1. Add assertions to programs to check their operation.
2. Use an off-the-shelf unit testing library.
3. Turn bugs into test cases.
4. Use a symbolic debugger.

Optimize software only after it works correctly

Don Knuth famously said “Premature optimization is the root of all evil” and that is even more prevalent in computational combinatorics. At the scale of combinatorial explosion that we consider, a few constants here and there will may have a huge effect on our algorithms. However, it is much much much more important that we are performing correct computations! Once a complete and correct product is finished, then you can start doing optimizations. Shaving off some time here and there using slick programming is probably not as helpful as creating a new symmetry-aware algorithm, or performing custom augmentations, or finding a new pruning mechanism. Algorithmic improvements will almost always win out over code optimizations.

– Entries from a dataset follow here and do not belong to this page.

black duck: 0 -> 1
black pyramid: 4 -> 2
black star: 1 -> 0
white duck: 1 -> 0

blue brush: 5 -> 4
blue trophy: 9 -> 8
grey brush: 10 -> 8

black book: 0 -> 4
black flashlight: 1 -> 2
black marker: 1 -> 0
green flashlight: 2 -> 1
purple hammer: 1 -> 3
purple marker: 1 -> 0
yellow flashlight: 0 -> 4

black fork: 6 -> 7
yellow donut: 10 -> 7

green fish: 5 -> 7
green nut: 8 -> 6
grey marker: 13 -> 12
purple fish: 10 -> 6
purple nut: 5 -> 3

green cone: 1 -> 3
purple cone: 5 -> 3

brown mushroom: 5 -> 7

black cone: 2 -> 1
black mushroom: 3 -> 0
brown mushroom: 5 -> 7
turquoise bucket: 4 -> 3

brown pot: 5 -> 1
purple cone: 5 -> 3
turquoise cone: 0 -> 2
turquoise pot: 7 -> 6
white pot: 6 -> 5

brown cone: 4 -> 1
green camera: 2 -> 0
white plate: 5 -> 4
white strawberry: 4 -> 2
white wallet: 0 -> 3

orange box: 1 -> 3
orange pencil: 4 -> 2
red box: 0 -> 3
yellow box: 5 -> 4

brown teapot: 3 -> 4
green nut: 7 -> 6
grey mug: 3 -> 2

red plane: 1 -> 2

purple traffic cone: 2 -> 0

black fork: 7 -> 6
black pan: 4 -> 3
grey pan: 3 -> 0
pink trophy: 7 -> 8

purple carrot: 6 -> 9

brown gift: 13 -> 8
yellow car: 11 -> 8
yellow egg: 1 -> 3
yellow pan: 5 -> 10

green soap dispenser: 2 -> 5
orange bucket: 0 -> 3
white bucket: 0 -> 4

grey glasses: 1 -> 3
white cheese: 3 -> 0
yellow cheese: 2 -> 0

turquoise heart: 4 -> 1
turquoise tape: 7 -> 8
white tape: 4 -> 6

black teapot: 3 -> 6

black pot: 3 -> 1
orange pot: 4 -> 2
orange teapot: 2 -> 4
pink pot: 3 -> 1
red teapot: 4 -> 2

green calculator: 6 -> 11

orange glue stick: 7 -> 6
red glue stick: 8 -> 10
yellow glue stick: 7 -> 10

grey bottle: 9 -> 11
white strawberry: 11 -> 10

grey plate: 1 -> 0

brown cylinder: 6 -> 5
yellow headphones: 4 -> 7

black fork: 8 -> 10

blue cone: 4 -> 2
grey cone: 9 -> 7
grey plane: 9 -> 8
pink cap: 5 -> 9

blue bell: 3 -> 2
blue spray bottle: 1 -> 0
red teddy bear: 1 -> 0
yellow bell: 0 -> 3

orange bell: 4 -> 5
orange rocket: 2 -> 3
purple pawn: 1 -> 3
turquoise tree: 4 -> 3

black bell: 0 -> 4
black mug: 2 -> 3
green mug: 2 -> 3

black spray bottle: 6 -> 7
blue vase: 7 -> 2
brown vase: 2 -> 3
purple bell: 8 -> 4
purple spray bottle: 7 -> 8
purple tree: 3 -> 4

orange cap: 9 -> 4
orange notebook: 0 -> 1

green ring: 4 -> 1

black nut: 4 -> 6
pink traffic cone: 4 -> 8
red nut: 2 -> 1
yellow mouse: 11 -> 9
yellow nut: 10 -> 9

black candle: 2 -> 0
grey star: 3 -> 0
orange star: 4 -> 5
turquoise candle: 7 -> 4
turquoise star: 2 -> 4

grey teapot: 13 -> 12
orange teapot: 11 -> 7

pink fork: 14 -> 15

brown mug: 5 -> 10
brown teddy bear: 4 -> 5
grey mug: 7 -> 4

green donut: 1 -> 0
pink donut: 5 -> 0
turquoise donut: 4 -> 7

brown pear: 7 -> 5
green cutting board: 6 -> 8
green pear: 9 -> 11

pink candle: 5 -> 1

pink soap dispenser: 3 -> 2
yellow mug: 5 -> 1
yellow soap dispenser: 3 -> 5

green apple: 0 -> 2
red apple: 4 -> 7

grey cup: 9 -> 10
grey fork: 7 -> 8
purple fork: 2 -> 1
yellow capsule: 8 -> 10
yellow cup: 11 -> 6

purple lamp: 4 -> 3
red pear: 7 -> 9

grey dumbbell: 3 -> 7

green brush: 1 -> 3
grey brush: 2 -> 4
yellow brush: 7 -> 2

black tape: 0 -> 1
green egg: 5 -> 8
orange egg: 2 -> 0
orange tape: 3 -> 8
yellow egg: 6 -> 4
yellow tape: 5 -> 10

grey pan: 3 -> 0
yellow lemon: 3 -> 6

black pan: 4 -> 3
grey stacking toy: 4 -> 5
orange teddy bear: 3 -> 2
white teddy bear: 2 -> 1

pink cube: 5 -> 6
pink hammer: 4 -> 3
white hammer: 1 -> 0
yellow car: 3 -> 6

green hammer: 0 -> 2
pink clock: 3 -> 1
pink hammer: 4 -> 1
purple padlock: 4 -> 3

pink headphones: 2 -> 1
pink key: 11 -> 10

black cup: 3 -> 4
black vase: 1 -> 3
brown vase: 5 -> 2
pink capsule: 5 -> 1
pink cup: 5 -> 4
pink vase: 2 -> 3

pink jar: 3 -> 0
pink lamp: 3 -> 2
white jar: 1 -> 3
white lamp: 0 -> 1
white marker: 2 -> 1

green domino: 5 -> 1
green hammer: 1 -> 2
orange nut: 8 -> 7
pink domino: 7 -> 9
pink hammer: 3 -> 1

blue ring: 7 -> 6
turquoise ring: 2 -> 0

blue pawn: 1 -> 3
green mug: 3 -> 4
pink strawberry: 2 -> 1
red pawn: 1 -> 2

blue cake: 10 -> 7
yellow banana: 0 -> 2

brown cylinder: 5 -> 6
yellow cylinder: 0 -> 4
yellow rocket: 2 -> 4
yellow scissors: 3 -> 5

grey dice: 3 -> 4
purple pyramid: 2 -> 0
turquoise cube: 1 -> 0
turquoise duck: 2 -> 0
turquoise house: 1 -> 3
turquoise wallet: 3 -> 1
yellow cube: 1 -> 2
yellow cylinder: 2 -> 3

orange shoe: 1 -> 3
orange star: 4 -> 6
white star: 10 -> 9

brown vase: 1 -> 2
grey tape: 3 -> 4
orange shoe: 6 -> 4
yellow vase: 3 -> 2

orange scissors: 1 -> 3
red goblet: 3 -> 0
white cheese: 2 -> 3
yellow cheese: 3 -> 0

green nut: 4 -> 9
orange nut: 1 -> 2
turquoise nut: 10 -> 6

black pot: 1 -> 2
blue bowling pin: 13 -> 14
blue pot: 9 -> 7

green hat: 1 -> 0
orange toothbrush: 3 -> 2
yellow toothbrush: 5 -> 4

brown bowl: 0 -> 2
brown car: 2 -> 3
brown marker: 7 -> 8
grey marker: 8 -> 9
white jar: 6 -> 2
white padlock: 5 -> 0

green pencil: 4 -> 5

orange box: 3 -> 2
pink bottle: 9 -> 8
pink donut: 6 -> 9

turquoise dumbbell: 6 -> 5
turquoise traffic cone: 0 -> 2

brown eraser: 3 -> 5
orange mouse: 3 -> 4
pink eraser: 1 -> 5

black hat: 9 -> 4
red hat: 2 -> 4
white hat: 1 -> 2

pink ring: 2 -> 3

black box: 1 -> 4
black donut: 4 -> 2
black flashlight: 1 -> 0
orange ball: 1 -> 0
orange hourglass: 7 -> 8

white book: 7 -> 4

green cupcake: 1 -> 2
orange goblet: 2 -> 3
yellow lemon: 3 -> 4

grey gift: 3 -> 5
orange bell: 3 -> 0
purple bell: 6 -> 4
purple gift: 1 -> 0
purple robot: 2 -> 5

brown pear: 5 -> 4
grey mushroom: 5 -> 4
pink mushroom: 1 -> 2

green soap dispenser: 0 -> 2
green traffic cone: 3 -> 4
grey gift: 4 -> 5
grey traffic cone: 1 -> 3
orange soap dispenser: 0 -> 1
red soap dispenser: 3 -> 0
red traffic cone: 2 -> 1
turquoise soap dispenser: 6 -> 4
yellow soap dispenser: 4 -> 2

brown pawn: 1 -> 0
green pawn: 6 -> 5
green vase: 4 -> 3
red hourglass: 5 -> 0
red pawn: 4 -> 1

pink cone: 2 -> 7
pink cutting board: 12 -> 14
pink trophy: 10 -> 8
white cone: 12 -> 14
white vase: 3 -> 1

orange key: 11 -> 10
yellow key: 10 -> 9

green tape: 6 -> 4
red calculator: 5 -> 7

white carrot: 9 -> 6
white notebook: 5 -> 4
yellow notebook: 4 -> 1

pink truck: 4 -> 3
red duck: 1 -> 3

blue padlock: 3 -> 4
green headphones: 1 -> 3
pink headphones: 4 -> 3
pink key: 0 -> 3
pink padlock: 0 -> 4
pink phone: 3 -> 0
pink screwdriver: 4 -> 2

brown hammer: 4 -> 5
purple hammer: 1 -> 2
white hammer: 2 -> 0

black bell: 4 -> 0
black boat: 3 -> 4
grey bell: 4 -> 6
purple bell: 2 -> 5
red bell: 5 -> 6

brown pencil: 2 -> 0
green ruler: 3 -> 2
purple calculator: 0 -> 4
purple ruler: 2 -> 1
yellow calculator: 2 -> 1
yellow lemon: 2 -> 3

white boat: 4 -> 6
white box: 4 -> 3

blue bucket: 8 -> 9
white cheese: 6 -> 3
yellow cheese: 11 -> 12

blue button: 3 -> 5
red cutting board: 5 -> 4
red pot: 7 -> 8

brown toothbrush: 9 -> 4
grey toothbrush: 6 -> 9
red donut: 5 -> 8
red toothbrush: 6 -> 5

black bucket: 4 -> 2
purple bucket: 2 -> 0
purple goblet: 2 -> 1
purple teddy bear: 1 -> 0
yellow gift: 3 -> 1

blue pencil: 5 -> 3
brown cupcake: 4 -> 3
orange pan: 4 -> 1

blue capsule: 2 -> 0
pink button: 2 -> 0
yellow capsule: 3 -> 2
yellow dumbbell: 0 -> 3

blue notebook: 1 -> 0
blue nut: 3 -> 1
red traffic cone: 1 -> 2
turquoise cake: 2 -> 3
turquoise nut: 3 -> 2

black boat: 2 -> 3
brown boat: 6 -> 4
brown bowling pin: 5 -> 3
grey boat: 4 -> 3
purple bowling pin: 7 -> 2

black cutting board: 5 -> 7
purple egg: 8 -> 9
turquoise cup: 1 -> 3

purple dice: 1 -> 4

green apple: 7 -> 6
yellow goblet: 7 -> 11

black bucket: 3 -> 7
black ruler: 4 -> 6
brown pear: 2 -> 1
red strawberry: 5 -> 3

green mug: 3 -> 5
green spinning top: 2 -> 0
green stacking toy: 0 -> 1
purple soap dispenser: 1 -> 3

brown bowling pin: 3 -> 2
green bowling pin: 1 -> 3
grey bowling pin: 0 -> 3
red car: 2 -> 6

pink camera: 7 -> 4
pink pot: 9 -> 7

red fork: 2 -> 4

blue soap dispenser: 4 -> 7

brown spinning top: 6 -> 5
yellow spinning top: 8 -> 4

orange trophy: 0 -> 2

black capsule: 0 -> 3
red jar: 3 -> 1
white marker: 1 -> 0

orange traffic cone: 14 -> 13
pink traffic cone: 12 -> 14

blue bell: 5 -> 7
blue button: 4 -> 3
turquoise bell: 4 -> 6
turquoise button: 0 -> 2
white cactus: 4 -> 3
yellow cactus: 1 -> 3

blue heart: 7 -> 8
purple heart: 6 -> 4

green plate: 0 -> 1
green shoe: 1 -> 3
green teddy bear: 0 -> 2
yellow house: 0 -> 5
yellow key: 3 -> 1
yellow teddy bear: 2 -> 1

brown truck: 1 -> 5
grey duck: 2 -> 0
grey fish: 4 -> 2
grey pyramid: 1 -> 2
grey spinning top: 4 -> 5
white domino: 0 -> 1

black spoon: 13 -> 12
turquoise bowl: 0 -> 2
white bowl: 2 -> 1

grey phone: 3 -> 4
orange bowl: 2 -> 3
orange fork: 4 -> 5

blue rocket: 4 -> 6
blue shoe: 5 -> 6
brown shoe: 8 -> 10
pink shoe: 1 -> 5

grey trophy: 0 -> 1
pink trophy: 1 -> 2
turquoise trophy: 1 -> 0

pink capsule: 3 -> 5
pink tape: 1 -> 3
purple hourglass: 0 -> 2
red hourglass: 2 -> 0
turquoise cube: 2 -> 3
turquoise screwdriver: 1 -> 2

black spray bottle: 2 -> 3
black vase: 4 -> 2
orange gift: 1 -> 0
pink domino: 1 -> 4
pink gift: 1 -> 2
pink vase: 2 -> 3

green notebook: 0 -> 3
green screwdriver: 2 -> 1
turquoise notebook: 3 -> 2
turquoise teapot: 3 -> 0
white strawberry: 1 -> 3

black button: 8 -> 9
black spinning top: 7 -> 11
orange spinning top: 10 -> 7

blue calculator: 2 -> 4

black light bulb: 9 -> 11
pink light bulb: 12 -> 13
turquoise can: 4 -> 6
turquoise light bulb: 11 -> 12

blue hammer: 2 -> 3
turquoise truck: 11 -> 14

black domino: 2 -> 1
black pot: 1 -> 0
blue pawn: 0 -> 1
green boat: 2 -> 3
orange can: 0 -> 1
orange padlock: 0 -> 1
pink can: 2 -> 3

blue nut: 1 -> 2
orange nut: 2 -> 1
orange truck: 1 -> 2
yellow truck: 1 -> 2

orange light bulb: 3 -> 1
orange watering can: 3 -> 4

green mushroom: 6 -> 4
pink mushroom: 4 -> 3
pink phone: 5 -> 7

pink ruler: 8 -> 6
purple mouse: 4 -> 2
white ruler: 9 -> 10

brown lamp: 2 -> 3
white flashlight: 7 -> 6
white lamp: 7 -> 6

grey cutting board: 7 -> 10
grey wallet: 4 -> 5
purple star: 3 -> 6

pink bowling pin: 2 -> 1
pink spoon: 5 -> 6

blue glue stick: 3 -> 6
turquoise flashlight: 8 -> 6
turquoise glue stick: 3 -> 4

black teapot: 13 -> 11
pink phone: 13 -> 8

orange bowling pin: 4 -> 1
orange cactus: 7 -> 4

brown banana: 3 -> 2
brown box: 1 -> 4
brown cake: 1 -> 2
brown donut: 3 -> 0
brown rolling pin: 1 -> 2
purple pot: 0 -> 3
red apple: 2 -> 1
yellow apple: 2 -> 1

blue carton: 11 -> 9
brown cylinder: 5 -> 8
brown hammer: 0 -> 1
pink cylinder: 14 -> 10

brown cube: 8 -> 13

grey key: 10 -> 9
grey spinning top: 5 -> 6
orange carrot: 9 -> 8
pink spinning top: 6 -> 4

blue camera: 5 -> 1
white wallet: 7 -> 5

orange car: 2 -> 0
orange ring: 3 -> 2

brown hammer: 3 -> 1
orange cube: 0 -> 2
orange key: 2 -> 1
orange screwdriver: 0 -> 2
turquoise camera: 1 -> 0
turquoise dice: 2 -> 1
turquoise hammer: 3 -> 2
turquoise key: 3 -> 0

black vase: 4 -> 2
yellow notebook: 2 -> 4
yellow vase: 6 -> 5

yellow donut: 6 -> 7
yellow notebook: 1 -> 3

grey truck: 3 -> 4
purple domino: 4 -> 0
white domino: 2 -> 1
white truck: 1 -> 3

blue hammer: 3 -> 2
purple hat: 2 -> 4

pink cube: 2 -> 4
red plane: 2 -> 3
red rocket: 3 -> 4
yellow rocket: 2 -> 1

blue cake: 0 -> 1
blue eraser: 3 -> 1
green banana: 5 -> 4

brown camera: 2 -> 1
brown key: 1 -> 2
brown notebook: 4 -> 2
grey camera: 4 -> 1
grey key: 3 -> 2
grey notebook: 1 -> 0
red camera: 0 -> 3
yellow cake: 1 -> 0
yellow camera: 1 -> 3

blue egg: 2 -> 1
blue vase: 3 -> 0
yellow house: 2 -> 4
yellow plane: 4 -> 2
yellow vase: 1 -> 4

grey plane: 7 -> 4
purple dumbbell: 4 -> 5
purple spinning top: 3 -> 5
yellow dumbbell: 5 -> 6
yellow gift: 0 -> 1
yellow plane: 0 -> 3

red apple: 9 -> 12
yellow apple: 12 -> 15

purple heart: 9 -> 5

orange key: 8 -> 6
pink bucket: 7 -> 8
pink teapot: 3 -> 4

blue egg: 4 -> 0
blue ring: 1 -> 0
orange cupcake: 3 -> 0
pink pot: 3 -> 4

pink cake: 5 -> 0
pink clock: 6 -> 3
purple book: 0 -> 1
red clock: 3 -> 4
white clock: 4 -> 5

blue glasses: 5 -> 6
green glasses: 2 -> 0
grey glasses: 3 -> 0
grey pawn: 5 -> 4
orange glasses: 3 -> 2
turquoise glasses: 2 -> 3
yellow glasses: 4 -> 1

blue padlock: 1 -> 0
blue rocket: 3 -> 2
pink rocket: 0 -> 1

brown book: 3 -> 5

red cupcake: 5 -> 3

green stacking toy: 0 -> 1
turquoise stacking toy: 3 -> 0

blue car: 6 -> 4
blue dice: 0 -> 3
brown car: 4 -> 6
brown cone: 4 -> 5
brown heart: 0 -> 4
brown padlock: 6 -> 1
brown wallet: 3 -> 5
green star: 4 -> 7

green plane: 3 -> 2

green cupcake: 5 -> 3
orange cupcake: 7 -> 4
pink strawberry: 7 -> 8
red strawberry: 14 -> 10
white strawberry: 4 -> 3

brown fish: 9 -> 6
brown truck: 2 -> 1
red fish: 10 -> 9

1. Use a profiler to identify bottlenecks.
2. Write code in the highest-level language possible.

Document design and purpose, not mechanics

If you have written code for a human, not the computer, then this part is somewhat obvious. However, these are excellent ideas for working with an existing codebase that requires more information before use by other people.

1. Document interfaces and reasons, not implementations.
2. Refactor code in preference to explaining how it works.
3. Embed the documentation for a piece of software in that software.

Collaborate

My personal research process is to collaborate on the mathematics and high-level algorithmic thinking, but then to hunker down and write code by myself (with a coauthor sometimes creating an independent implementation in order to check correctness). However, I will need to change this once I have a graduate student doing their own development.

1. Use pre-merge code reviews.
2. Use pair programming when bringing someone new up to speed and when tackling particularly tricky problems.
3. Use an issue tracking tool.

What else?

What do you do in your development process to help with these types of issues? Do you have any specific tools that you use? How about the very special situation of collaborating with graduate students on software and research papers? How do you keep everything straight?